The property of sub directory does not follow level of zstd.

andreas85 · 4 March 2023 13:08

https://btrfs.readthedocs.io/en/latest/btrfs-property.html

It is only possible to set compression on/off, or type. (not the level)

The level can be set by mount-options when mounting (read the doc) a subvolume

But they are always shared for the whole filesystem(btrfs-volume)

TriMoon · 4 March 2023 13:10

I missed the part about compression LEVEL indeed
Ahhh, but the OP is using the default level anyhow

BTRFS is still a WIP (Like most bleeding-edge technologies), this could be improved to allow per subvolume settings ofcourse to choose compression levels independently
Maybe someone already proposed it to the devs of BTRFS who knows…
Anyhow it is getting better and better over time…

Thanks for updating my personal info about this aspect

mithrial · 4 March 2023 15:25

The higher compression level would be nice for the archive subvolume but it’s not a deal breaker.

How can I verify that the subvolume is actually used and persistet over reboots? The show command doesn’t list a parent, but it should, right?

And it’s a subvolume inside a subvolume. How does it know it should be mounted?

Aragorn · 4 March 2023 15:40

It is always being used, because to userspace, there is no difference between the subvolume and its directory name.
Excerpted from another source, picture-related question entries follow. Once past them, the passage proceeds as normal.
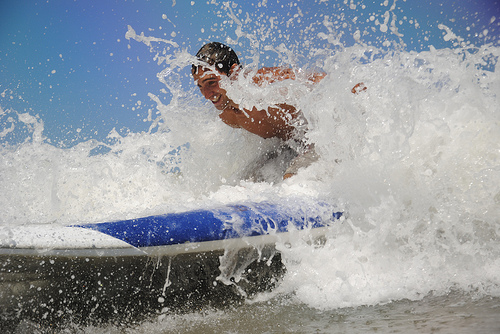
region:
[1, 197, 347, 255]
The surfboard the man is riding on.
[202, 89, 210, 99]
The nose of the man.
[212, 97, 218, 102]
The teeth in the man's mouth.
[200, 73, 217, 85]
The eyebrow of the man.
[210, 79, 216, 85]
The right eye of the man.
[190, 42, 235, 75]
The man's short black hair.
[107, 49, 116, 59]
drop of white water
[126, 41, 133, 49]
drop of white water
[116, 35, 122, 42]
drop of white water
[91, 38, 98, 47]
drop of white water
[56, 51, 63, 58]
drop of white water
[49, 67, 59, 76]
drop of white water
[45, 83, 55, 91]
drop of white water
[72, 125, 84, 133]
drop of white water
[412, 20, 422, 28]
drop of white water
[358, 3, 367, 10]
drop of white water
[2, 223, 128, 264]
The white tip of the surfboard.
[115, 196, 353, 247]
The blue portion of the surfboard.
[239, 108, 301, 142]
The chest of the surfer.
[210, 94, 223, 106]
The mouth of the surfer.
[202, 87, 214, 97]
The nose of the man.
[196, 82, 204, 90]
The left eye of the man.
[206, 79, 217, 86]
The right eye of the man.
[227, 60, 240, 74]
The tip of the man's ear.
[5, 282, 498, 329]
The water under the surfboard.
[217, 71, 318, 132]
The shoulders of the man.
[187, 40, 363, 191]
surfer kneels on surfboard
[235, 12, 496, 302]
white frothy water around the surfer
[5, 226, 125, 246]
white tip on board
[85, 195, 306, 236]
blue body of the surfboard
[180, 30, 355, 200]
surfer leans forward on the board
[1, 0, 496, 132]
sky is clear blue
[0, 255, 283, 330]
drops of splashed water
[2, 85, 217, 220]
splashed water behind the board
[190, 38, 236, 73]
dark hair on the surfer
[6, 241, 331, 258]
grey bottom of the surfboard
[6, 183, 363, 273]
blue and white surfboard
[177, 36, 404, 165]
a man that surfing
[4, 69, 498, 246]
water that is splashing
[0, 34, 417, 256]
a man surfing in water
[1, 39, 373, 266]
a man surfing in the ocean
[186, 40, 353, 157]
a man that is smiling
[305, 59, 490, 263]
white water splashing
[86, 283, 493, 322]
calm ocean water below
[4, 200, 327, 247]
a blue and white board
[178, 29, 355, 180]
the person is in water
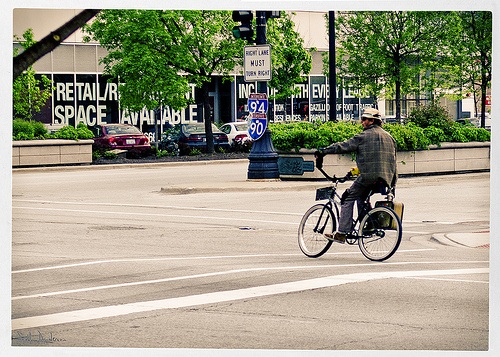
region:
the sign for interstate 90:
[246, 108, 273, 144]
As soon as you put a file in the directory, you are writing to the subvolume.

Also, if it’s listed in /etc/fstab, then an explicit mount of a subvolume will survive a reboot. Do however note that subvolumes are not block devices, and that therefore you have to use the UUID of the main btrfs filesystem. The explicit mount of a subvolume is done via the subvol and/or subvolid mount options — see…

man mount

… for details.

I’m not currently using any nested subvolumes — I have distinct partitions that each have their own dedicated and independent btrfs filesystem on them — but the UNIX-standard mount command should list the explicit subvolume mounts.

mount | grep btrfs

A nested subvolume and its contents are always visible and accessible when the parent is mounted, but in order to mount the subvolume with differing mount options — e.g. read-only — it must be explicitly mounted via /etc/fstab, or if you will, manually from the command line.

mithrial · 4 March 2023 15:56

Thanks, I’ll experiment with this. The subvolume didn’t show up in the mount command.
Probably, I’ll have to revert switching to systemd-homed and put it manually into fstab.
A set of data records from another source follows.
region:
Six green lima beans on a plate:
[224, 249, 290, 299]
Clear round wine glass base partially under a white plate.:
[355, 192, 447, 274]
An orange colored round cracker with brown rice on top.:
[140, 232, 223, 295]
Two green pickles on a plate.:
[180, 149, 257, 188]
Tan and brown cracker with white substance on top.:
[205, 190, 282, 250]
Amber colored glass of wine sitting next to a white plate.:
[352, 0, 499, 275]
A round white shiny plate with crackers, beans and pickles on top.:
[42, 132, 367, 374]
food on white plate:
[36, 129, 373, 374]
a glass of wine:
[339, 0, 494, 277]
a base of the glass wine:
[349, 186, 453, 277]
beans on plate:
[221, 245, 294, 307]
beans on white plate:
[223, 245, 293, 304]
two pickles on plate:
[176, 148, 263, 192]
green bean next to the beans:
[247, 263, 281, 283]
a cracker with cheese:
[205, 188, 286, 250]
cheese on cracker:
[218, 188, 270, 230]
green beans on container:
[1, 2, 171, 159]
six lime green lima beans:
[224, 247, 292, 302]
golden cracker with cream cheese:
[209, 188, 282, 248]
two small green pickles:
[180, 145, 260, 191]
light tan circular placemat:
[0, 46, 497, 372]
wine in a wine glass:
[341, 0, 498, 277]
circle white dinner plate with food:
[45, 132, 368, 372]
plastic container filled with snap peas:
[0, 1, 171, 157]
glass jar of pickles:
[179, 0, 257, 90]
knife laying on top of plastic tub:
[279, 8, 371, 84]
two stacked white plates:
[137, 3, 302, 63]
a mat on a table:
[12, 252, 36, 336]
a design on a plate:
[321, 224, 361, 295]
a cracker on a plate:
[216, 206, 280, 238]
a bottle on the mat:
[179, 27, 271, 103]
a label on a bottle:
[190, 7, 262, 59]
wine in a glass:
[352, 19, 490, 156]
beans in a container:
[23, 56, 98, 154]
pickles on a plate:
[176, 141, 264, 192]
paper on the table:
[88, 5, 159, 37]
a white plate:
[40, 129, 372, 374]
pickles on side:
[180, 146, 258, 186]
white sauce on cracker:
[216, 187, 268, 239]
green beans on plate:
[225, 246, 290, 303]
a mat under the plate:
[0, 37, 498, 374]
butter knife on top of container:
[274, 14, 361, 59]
Aragorn · 4 March 2023 16:09

Then it’s not explicitly mounted, because a nested subvolume, when explicitly mounted, is actually a kind of bind-mount.

When systemd-homed was released as a systemd add-on, I looked up at the sky and whispered “Lord, please let this chalice pass me by”, and I’m not even religious.
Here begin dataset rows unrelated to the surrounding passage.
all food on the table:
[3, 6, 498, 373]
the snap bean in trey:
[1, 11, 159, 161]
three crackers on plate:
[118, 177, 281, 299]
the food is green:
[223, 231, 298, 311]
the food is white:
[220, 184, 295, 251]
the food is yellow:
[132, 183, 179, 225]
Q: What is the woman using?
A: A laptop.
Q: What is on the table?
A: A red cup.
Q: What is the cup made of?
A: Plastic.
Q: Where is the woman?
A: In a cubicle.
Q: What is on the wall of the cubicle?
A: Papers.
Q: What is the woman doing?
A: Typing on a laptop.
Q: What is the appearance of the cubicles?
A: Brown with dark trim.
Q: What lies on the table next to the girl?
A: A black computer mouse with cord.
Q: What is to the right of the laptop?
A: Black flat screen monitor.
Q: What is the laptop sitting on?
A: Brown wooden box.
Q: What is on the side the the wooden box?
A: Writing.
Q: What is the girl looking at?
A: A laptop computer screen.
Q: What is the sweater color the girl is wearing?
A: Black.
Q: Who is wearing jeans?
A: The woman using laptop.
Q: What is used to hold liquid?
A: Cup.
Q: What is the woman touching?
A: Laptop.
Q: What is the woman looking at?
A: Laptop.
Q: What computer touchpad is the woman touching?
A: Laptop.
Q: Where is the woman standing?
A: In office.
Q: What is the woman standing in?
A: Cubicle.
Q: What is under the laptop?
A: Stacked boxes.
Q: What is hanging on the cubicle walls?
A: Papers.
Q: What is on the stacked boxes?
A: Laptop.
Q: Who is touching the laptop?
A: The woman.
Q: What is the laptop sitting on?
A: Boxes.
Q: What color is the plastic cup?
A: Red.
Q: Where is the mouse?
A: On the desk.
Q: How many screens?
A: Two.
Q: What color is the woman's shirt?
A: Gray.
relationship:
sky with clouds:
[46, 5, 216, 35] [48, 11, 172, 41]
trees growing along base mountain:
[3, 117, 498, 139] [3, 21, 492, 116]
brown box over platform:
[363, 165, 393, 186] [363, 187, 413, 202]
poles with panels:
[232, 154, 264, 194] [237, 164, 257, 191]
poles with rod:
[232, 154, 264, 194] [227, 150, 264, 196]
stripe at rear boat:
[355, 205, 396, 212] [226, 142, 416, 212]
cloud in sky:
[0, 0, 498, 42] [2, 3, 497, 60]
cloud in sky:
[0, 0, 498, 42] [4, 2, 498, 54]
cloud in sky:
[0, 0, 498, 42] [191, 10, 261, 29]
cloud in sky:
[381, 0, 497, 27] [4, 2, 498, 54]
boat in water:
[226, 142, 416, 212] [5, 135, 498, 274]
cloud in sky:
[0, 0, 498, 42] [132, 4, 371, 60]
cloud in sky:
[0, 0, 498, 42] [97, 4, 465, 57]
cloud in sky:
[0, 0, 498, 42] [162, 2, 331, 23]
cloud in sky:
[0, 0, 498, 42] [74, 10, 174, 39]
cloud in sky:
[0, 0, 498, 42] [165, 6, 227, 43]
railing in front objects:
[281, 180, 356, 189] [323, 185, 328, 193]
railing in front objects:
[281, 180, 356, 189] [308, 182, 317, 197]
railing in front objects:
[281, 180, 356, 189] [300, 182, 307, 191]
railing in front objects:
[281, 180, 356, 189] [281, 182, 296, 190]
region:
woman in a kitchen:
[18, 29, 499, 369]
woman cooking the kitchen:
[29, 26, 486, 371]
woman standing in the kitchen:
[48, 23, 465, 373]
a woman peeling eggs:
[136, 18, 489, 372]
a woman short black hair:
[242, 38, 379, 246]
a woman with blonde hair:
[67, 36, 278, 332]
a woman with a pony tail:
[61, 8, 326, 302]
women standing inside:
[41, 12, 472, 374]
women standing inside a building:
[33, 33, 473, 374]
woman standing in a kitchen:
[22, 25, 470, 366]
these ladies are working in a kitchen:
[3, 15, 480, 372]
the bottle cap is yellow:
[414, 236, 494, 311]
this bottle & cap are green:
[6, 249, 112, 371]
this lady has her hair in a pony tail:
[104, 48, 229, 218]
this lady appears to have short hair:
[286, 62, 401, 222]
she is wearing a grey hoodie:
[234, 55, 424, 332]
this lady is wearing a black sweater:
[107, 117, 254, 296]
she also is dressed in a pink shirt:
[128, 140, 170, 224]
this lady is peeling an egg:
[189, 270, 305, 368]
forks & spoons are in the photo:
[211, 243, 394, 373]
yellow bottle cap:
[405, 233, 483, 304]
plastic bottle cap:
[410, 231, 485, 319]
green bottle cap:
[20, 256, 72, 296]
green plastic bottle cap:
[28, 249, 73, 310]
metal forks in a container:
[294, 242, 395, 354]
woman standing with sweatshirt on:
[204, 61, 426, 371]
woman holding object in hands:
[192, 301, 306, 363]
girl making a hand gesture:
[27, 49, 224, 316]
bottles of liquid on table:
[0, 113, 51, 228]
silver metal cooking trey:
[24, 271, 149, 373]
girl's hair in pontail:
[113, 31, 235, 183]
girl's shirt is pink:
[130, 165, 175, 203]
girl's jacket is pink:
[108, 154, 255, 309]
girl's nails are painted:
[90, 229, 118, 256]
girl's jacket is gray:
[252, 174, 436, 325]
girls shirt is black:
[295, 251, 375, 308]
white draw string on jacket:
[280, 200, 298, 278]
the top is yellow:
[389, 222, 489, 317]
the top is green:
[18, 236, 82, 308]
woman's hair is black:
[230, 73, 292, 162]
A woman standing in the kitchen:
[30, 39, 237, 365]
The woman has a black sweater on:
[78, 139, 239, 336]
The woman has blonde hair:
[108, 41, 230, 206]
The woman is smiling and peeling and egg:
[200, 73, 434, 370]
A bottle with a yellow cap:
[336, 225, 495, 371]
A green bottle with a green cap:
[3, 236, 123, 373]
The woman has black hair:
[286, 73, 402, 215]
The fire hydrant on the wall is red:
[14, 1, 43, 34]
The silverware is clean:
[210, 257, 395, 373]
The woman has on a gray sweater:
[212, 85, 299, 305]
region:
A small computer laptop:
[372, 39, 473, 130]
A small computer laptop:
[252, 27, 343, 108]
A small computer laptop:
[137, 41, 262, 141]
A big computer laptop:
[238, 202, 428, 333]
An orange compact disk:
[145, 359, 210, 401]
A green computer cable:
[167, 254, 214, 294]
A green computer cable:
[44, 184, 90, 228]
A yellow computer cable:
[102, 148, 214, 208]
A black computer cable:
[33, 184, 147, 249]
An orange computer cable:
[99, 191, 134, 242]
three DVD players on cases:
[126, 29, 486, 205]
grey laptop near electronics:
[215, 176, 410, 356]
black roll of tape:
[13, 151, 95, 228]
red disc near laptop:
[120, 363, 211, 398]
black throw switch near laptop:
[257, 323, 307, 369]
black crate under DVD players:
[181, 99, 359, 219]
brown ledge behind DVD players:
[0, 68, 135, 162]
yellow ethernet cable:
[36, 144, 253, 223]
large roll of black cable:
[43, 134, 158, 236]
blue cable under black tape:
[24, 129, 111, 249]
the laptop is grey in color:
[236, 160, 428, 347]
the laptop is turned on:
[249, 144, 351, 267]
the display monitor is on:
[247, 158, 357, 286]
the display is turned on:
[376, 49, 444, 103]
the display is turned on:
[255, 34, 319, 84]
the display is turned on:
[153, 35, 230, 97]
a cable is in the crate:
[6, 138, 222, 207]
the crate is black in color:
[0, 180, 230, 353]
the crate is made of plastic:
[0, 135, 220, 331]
Zesko · 4 March 2023 17:12

fstab has some limit.

You can use systemd-mount. There are mount-points in systemd list: systemd-mount --list

You can edit the systemd-mount of systemd-homed if it exists.

systemctl edit --full [systemd-homed-mount]

[Unit]
After=[systemd-homed-login.mount?]

[Mount]
What=/dev/mapper/...
Where=/home/[user]
Type=btrfs
#here, you can config these mount options
Options=subvol=/[@user],noatime,compress=zstd:9

Maybe it would help.

See:

dalto · 4 March 2023 19:14

An important point to keep in mind is that compression managed via mount applies to the whole filesystem, not the individual subvolume. Essentially, this means that which subvolume is mounted first will be the one that controls the compression applied. This will usually be the subvolume mounted at /. You can easily check this with the mount or findmnt commands after booting. You should see they all have the same compression type set.

It makes no difference if you use fstab, a systemd mount unit or the mount command.

Another important thing to note is that compression is only applied to future changes so if you converted an ext4 fs to btrfs, none of that data will be compressed.

You can use the btrfs filesystem defrag command to compress existing files though.

Aragorn · 4 March 2023 19:25

I wouldn’t recommend that on an SSD, though. On the other hand, on a spinning HDD it’s all fine.